■ **REQUIRED ACTION**: How would you sum up the passage below on Google's new shares in two sentences?

■ **TEXT PASSAGE**:
First there was the now-famous mystery billboard involving e. Fine, very cute, great recruiting tool. Now, in a recent posting on

http://watchfulinvestor.blogspot.com/

we have

Quote:
 Google today announced that it will "sell" 14.8 million new shares of the company. I put sell in quotes because in reality what is happening is that Google is creating 14.8 million brand spanking new shares. In order to look cool, they are actually creating 14,159,265 [class A] shares, an allusion to the digits after pi (3.1415926536). I wonder why they didn't go for the full deal and "sold" 3,141,592,653 new shares to the public. The logic behind this is the same one that the Fed uses when it lends money to the federal government. "If money is worth something, let me print more and spend it". Since Google stock is indeed worth something, the company wants to capitalize on the "Google Brand", knowing that everybody will just buy Google shares, not mattering if it's worth the deal or not. In the Investment world, there are 2 very different things: good companies, and good stocks. Good companies are companies with solid revenue, good growth prospects etc. Good stocks are stocks that give the stockholder good profits. I think Google is a very good company, but a terrible stock. No pretty name can create long term growth prospects for stocks, and this is Google's case in my opinion. GOOG currently has an immense 82.03 P/E. So if you stick with the old rule of 15 being a good P/E to buy stocks, you will see that GOOG is actually 6x overvalued. Don't talk about "Prospective P/E". Show me the money. I don't care much about the companies' revenue dreams, I wanna see current revenues or revenue history and some real reason to make me think that the growth will be that much - without any silly graph extrapolation. Will it be the next Microsoft? Well, I've been hearing the "next Microsoft" thing for quite some time now for various companies, but so far we only got one Microsoft... And now that you invested in this 6x dream, Google will reward you dilluting your shares even more.
So, it would seem more precise to say that Google is selling 14,159,265*i shares. Unfortunately (and this seems quite unfair, if not in direct violation of some suitably imaginary SEC regulation), the \$ investors use to pay for said shares are being restricted to the positive reals.

Saved entries:
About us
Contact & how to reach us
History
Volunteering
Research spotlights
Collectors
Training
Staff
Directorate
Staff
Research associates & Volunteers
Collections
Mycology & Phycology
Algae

■ **ANSWER BOX**: The passage quotes a blog posting that says Google is creating 14,159,265 new class A shares as an allusion to the digits of pi, and that calls Google a very good company but a terrible stock, about six times overvalued at an 82.03 P/E. It then jokes that it would be more precise to say Google is selling 14,159,265*i shares, while the dollars investors pay are restricted to the positive reals.